Considering the overall situation, the Q2 performance was a great victory for RIM. RIM entered the call after Google (NASDAQ: GOOG) Android and Apple (NASDAQ: AAPL) again mopped the floor with BlackBerry in Q2. While global smartphone shipments increased to 154 million units in Q2, BlackBerry shipments declined from 9.7 million units to 7.4 million units. Meanwhile, Android increased its shipments from 89.9 million units to 104.8 million units (IDC).
The tablet numbers were even worse. In Q2, 25 million tablets shipped and Apple accounted for 17 million shipments (IDC). RIM’s shipments were insignificant.
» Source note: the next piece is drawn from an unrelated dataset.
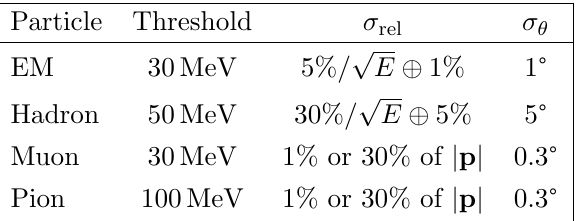
Table 5 . The table lists detection thresholds and energy/momentum and angular resolutions used in the fast MC, where \EM" delineates electro-magnetic showers and \Hadron" any other charged particle which is neither a lepton nor a pion. The momenta of pions and muons are smeared according to the containment of their tracks. If the particles enter the MPD in which they cover a length longer than the detector’s diameter or if 80 % of the tracks are contained inside the LArTPC then the relative resolution on the momentum is 5 %, otherwise a resolution of 30 % is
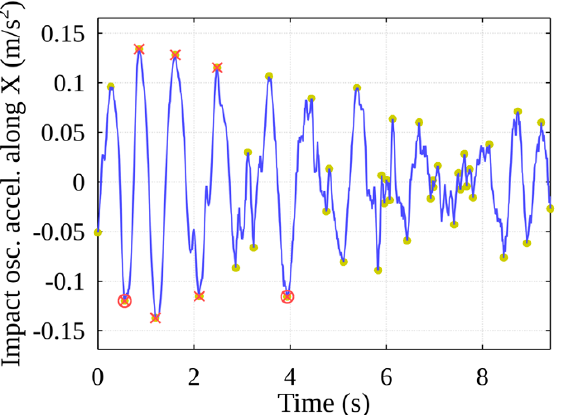
Figure 18. Stage of event detection: event peaks filtered after threshold value is chosen.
In addition, BlackBerry suffered another outage last week and it looked like the company was on an inevitable decline.
However, the growth to 80 million subscribers (announced during a developers conference), which is up from 78 million in Q1, proves otherwise. RIM has been emphasizing the need to sustain its subscriber base until the release of BB10, but with declining market share and shipments the odds were stacked against RIM accomplishing that goal in Q2. RIM achieved the growth by taking a line out of The Art of War and focusing on its competitors’ weakest markets (The Art of War is a book on military tactics, but it has many applications in business).
While Android and the iPhone cannot really be called weak anywhere, they are weaker in less developed countries and in the lower end of the smartphone market. Android and iOS are extremely strong in the high end of the market. RIM sustained its subscriber growth by having an aggressive BlackBerry 7 upgrade program in multiple countries. In the call, CFO Brian Bidulka said, “In the current environment, we plan to continue to drive sales of BlackBerry 7 handhelds through aggressive pricing initiatives on our handheld devices and monthly infrastructure access fees, which will result in lower ARPU and continued financial pressure on revenue and gross margin. As discussed earlier this year, these pricing initiatives are being implemented to maintain or grow our subscriber base” (Seeking Alpha).
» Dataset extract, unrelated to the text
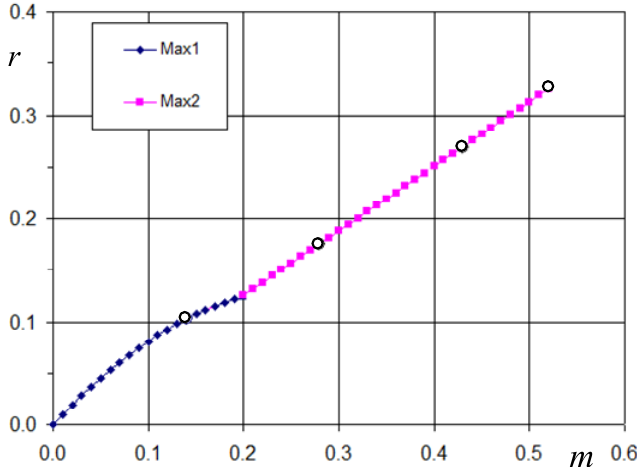
Figure 8. Maximum of the normalized peak-to-peak current ripple amplitude as function of modulation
In the quarter, RIM’s sales outside the United States, United Kingdom, and Canada accounted for 58% of total revenue. In comparison, in 2010, the US, UK, and Canada accounted for 58%, 10%, and 5% of revenue, respectively. While RIM has not completely abandoned the US, the company has definitely taken the battle outside the states. In addition, the company increased its cash. It is an impressive performance.
Looking forward, the company still faces tremendous challenges. The iPhone 5 was just recently launched by Apple. While the iPhone 5 has faced criticism, it is still a good smartphone and has been selling well. In addition, Nokia (NYSE: NOK) and Microsoft (NASDAQ: MSFT) have been increasing, albeit by small amounts, the Windows market share in smartphones. From the recent trend, Windows could pass BlackBerry in the next quarter. Furthermore, Microsoft is preparing to launch its next generation phone OS, Windows Phone 8, and Nokia has unveiled its next flagship smartphone the Lumia 920, which has very good hardware. In addition, Samsung has hinted at launching the Galaxy Note 2 in the US on October 24. Finally, the tablet market will get a lot more crowded after Microsoft launches Windows 8 in October. Basically, moving forward, the competitive landscape will just get tougher for RIM.
In the conference call, RIM CEO Thorsten noted that BB10 is still on schedule to launch in the first quarter of 2013. With this quarter notched under RIM’s belt and cash burn concerns put to rest, it is highly unlikely that the company will go under before next year. In addition, the OS, which has been demoed in Dev Alpha B devices, looks to be very smooth. However, the company will be introducing a fourth OS in a market that already has two well entrenched operating systems from two of the biggest technology companies in the world. In addition, the third OS, while far from entrenched, is from Microsoft. Although RIM has bought more time with impressive execution, the odds are still stacked against it. Thus, the best move is still to wait for BB10 before considering an investment. Yes, the stock price will probably be higher, but investors will have a lot more information and certainty when making their moves.